__Directions for this task__. Report every line of the items below that contains the string "命名实体识别", copying each such line in full. Matching is case-sensitive.

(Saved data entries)
.....
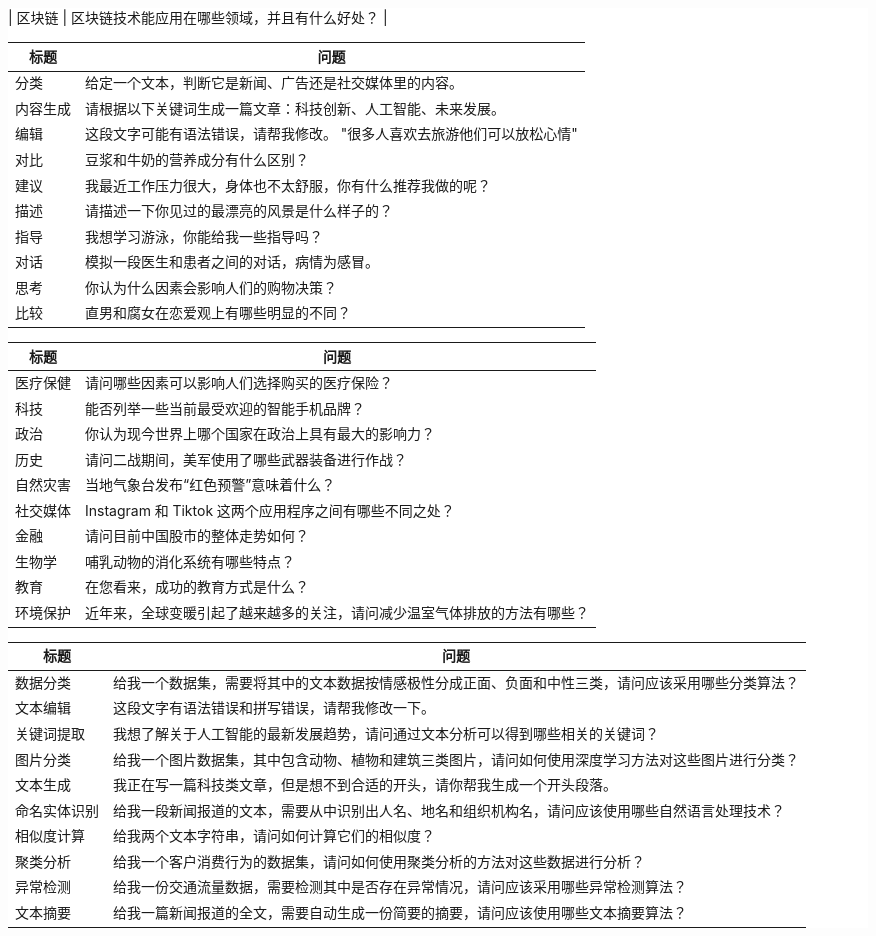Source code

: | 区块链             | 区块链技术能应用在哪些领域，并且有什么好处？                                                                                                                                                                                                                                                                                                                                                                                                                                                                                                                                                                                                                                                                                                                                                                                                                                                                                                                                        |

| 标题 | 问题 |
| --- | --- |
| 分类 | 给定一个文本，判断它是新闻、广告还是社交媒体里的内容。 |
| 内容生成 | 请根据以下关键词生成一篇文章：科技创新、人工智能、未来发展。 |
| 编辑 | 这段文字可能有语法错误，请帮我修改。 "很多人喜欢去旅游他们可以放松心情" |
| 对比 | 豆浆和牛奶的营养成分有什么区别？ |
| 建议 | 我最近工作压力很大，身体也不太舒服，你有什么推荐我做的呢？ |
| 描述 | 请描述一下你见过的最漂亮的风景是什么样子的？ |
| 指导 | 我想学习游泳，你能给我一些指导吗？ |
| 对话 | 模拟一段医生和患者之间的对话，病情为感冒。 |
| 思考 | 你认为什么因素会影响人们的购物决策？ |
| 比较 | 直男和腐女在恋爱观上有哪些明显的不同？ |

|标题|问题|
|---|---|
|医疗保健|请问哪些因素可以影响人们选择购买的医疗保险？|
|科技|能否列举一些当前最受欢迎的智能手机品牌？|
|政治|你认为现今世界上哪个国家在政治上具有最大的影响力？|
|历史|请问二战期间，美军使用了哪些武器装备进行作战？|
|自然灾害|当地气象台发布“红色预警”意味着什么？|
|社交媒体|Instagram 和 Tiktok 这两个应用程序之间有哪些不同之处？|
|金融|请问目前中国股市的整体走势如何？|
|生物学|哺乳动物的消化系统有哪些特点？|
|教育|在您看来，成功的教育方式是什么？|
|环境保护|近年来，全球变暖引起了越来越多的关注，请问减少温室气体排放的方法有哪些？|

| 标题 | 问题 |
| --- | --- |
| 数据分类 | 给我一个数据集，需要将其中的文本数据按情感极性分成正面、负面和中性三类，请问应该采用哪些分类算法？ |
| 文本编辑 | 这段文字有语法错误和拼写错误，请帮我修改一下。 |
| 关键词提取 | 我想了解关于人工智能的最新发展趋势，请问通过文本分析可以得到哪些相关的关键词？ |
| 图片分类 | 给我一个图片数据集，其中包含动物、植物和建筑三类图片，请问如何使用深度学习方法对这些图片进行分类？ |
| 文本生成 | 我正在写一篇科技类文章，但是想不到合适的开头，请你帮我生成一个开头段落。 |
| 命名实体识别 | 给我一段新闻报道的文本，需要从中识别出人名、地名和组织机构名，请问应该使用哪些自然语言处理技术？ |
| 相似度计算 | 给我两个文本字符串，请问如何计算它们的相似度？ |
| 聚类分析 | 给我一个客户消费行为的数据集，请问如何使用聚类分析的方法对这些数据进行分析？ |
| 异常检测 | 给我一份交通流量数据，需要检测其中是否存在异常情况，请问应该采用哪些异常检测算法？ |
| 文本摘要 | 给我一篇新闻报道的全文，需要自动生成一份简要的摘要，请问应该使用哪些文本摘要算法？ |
.....
__Response__.
| 命名实体识别 | 给我一段新闻报道的文本，需要从中识别出人名、地名和组织机构名，请问应该使用哪些自然语言处理技术？ |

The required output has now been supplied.